This will result in the Multiple Word Expression ama\[mother\]n_nita\[male\]N, an expression found in the list of human beings Lu ([OB Nippur Lu](http://oracc.org/dcclt/Q000047.351), which is clearly not applicable here. The number of such errors is fairly small (about 6 for a corpus of almost 400 texts). For other types of texts, where line boundaries are less significant, this method may well be an efficient way of doing things.

The CountVectorizer is now applied to the corpus and the result is transformed into a new Pandas DataFrame.

In [None]:
def dummy(tokens): 
    return(tokens)

cv = CountVectorizer(tokenizer=dummy, preprocessor=dummy, vocabulary=lex_vocab.sort(), binary=True)

dtm = cv.fit_transform(etcsl_comp['lemma_mwe'])
etcsl_df = pd.DataFrame(dtm.toarray(), columns= cv.get_feature_names(), index=etcsl_comp["id_text"])
etcsl_df

In [None]:
etcsl_df = etcsl_df.loc[: , etcsl_df.sum(axis=0) > 0]

Number of lexical/literary matches per literary composition. Note that `binary = True` 

In [None]:
etcsl_df["n_matches"] = etcsl_df.sum(axis=1, numeric_only=True)

Add columns from etcsl_comp by using merge. Method is "inner" so that the short compositions (which are in etcsl_comp but not in etcsl_df) do not come back.

In [None]:
etcsl_df2 = pd.merge(etcsl_comp[["id_text", "text_name", "length", "ttr", "lex_var"]], etcsl_df["n_matches"], on="id_text", how="inner")

In [None]:
etcsl_df2 = etcsl_df2.sort_values(by = "n_matches", na_position="first", ascending=False)
etcsl_df2

# Discussion
The Gudea Cylinders and Lugal-e (or Ninurta's Exploits) have the highest number of matches (669 and 624) with the lexical texts chosen.
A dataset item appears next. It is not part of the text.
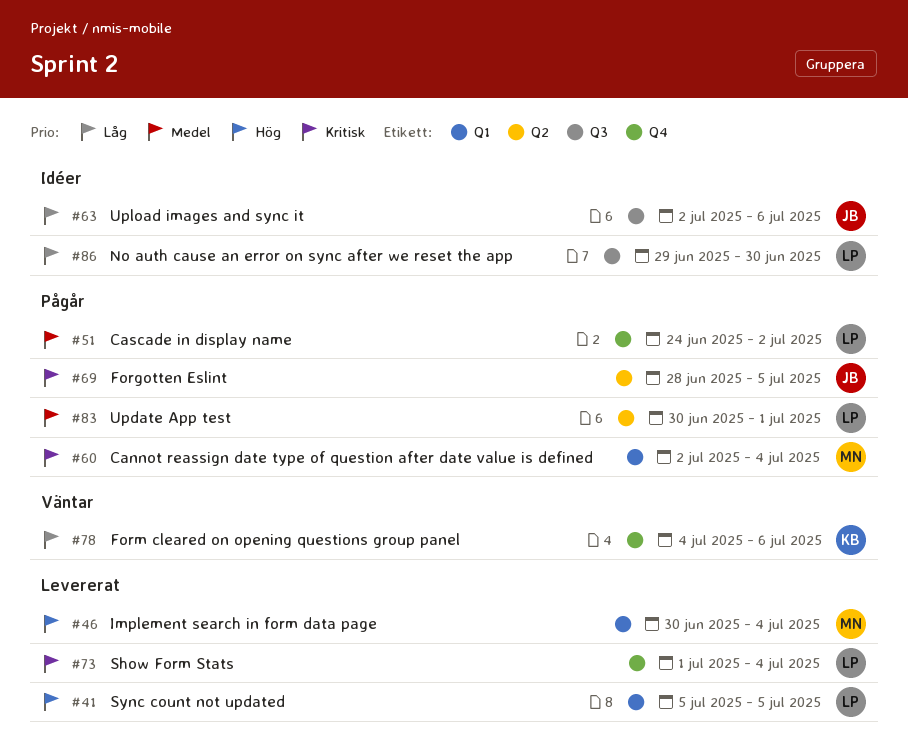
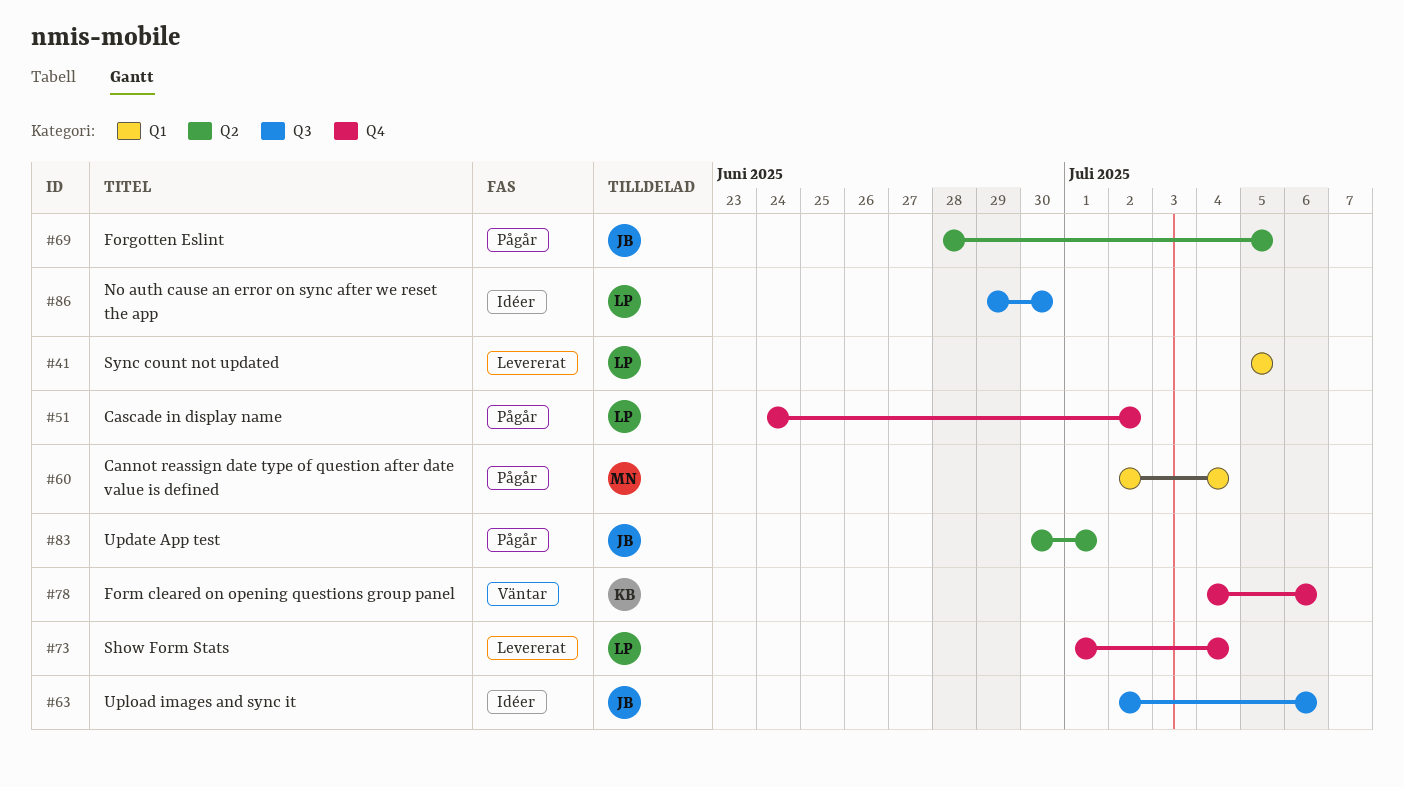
#46: present -> none
#83, owner: LP -> JB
But those are also the two longest compositions in the corpus. We can normalize by dividing the total number of matches by text length, and then order again on the normalized match.

In [None]:
etcsl_df2["norm1"] = etcsl_df2["n_matches"] / etcsl_df2["length"]
etcsl_df2["norm2"] = etcsl_df2["n_matches"] / etcsl_df2["lex_var"]

In [None]:
@interact(col = etcsl_df2.columns)
def sort_df(col = "norm2"):
    return etcsl_df2.sort_values(by = col)

In [None]:
interact(sort_df, col = etcsl_df2.columns)